Tuliskan ulang persis bagian artikel tentang perjalanan ke Iran, mulai dari "Dari sini kami" sampai dengan "oleh pejalan kaki.", termasuk kata-kata terakhir itu.

• [ARTIKEL]

:::

Dari sini kami berjalan menuju taman tepi sungai, di mana jembatan ini juga berada. Di sungai, sangat banyak burung bangau dan angsa. Kadang mereka terbang bergerombol, pemandangan yang menarik ditengah langit sore yang bersih. Memotret jembatan saat menjelang malam sangat menarik, karena bayangan lampu dijembatan dipantulkan dengan sempurna oleh sungai. Sambil berjalan pulang menuju hotel kami menyeberangi jembatan ini yang cuma boleh digunakan oleh pejalan kaki.


Wassalam,

Takbir

Agama Terakhir


Perjalanan ke Iran ini, secara langsung saya jadi lebih mengenal dan tertarik mencari tahu tentang agama bangsa Persia sebelum Islam, yaitu Zoroaster. Dan secara tidak langsung membandingkannya dengan agama yang saya anut, Islam.


Pendeta Zoroaster disebut Magi sehingga kadang pengikut Zoroaster disebut juga Magism. Dijamannya Nabi Muhammad SAW, orang Arab menyebutnya Majusi. Seperti yang disebutkan juga dalam Al Qur’an. Ajaran Zoroaster tergambar dalam symbol agama mereka yang disebut Fravahar. Bentangan sayap yang terdiri dari 3 baris, bermakna bahwa seseorang harus terbang ke arah yang lebih tinggi dengan berlandaskan pada: perkataan yang baik, pikiran/niat yang baik, dan perbuatan yang baik. Ajaran Zoroaster berprinsip dualisme, yang jahat dan yang baik. Pikiran yang bersih melawan pikiran yang kotor. Ucapan dan perbuatan yang baik melawan ucapan dan perbuatan yang buruk. Dalam beribadah mereka harus berorientasi pada cahaya. Dan pada jaman dahulu satu-satunya sumber cahaya yang bisa mereka jaga secara terus menerus adalah Api. Para Zoroastrian beribadah dengan berkumpul disekitar api sambil membaca kitab suci mereka yang disebut Avesta. Trus bagaimana dengan para penganut Zoroaster masa kini jika ingin beribadah di rumah? Mereka akan menyalakan lilin atau bohlam, yang penting tetap berorientasi pada sumber cahaya. Teringat kisah Nabi Ibrahim as mencari Tuhan yang diceritakan dalam Al Qur’an. Ketika dia melihat Matahari dengan cahayanya yang sangat terang, Ibrahim as mengatakan bahwa inilah Tuhanku. Tetapi ketika matahari terbenam, dia kemudian mengatakan bahwa Tuhan tidak mungkin menghilang. Kemudian dia melihat bulan dengan cahayanya yang menerangi malam, ini dia Tuhanku, pikir Ibrahim as. Tetapi bulan juga ikut terbenam. Kemudian Ibrahim as berkesimpulan bahwa Tuhan yang dia mesti sembah adalah Tuhan yang menciptakan keduanya, matahari dan bulan, yang menciptakan dunia dan segala isinya, sumber dari segala sumber cahaya.

:::

• [DATA YANG DIBERIKAN]
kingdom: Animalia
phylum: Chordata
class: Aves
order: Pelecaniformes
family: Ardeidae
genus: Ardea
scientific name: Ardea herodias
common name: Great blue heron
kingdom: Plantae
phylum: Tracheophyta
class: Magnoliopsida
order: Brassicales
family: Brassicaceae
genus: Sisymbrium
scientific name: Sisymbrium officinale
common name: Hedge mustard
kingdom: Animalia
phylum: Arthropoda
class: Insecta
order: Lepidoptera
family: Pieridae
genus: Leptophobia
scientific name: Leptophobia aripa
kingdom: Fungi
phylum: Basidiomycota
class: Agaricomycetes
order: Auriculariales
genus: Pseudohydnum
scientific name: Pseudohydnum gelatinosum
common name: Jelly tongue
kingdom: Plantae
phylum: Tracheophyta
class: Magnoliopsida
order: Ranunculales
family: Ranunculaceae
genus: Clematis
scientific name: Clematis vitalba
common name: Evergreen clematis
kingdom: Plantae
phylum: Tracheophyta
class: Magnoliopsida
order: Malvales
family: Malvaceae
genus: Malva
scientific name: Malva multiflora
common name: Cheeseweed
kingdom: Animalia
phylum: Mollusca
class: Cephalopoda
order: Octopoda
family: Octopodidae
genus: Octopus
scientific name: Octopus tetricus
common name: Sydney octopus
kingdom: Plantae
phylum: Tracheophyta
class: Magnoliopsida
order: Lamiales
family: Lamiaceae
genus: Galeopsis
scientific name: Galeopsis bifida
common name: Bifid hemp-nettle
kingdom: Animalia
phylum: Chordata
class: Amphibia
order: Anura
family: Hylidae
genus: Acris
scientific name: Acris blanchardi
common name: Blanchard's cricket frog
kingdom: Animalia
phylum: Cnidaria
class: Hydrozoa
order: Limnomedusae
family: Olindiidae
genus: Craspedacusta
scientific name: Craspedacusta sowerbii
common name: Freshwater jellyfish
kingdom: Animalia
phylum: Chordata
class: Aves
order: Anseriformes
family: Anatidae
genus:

:::

• [JAWABAN LENGKAP]
Dari sini kami berjalan menuju taman tepi sungai, di mana jembatan ini juga berada. Di sungai, sangat banyak burung bangau dan angsa. Kadang mereka terbang bergerombol, pemandangan yang menarik ditengah langit sore yang bersih. Memotret jembatan saat menjelang malam sangat menarik, karena bayangan lampu dijembatan dipantulkan dengan sempurna oleh sungai. Sambil berjalan pulang menuju hotel kami menyeberangi jembatan ini yang cuma boleh digunakan oleh pejalan kaki.